Bolstered by the success of Music: A Part of Me, McCallum and Capitol put out two more albums within a year. The follow-up LP, Music: A Bit More of Me, was more of the same fare; much of it was probably leftovers from the first album sessions. It was equally enjoyable, like the first it had moments both muddled and momentous, and sold well. One song from that album, “The Edge,” has become something of a jazz/pop classic. It’s generally credited to David Axelrod & David McCallum as artist. A version of the “Batman Theme” included on this LP has also mysteriously withstood the test of time; it’s generally credited to McCallum alone as artist.

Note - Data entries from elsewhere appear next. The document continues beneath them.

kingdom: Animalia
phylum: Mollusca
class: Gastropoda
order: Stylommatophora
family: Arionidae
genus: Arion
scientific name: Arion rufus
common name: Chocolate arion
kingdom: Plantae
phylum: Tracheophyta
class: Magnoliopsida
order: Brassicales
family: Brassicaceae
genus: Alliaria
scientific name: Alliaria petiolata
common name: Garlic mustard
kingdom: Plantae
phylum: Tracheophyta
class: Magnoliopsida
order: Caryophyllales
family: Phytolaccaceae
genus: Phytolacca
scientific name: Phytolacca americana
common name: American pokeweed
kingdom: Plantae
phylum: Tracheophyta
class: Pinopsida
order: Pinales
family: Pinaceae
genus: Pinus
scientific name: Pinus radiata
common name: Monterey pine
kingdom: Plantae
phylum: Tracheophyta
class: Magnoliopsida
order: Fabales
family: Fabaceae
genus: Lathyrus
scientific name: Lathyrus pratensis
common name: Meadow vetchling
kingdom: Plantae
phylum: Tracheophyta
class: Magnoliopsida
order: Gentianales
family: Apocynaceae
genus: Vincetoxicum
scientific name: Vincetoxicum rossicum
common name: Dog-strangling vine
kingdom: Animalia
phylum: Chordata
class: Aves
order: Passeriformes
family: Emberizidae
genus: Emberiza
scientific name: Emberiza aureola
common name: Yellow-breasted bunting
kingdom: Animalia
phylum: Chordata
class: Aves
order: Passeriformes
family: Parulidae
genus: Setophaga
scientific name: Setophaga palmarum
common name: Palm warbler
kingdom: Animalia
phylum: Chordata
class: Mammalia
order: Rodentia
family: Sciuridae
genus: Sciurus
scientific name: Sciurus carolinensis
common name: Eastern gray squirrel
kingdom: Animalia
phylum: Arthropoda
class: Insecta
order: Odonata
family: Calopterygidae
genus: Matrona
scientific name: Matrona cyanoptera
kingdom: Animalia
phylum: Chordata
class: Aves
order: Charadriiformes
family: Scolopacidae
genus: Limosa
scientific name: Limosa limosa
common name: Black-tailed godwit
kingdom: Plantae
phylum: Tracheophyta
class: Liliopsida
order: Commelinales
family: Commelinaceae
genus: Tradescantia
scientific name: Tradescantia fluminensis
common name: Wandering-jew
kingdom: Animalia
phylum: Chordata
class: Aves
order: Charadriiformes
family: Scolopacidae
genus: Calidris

Why mess with a good thing? The third LP, Music: It’s happening Now managed to scrape more sales out of the 1967 market, mixing oddments like “Alfie” with “Winchester Cathedral” and the ubiquitous “Louie, Louie.” By this time the UNCLE franchise was starting to erode a bit, and with it sales plummeted accordingly. McCallum wasn’t done, and in 1970 released a final record that is probably his best, but made no impression on the market at all. In retrospect, it has to be said that McCallum’s vision — brought to reality by Axelrod — did have an influence on the future of “lounge” music. Lounge collections to this day still raid McCallum’s discs; a few years ago his horned-up version of “Satisfaction” from 1966 was surprisingly popular.
Forever linked to the role of Kuryakin, McCallum nevertheless had a busy acting career during the ensuing decades. In his 70s he starred in a television show called NCIS, and he remains universally beloved by fans old enough to remember. Our point in presenting this column is to try to define his place in pop music history — although a minor role, and however brief — David McCallum did have an influence on the current “lounge” sound, and his popularity provided a forum for expanding the boundaries of the pop instrumental.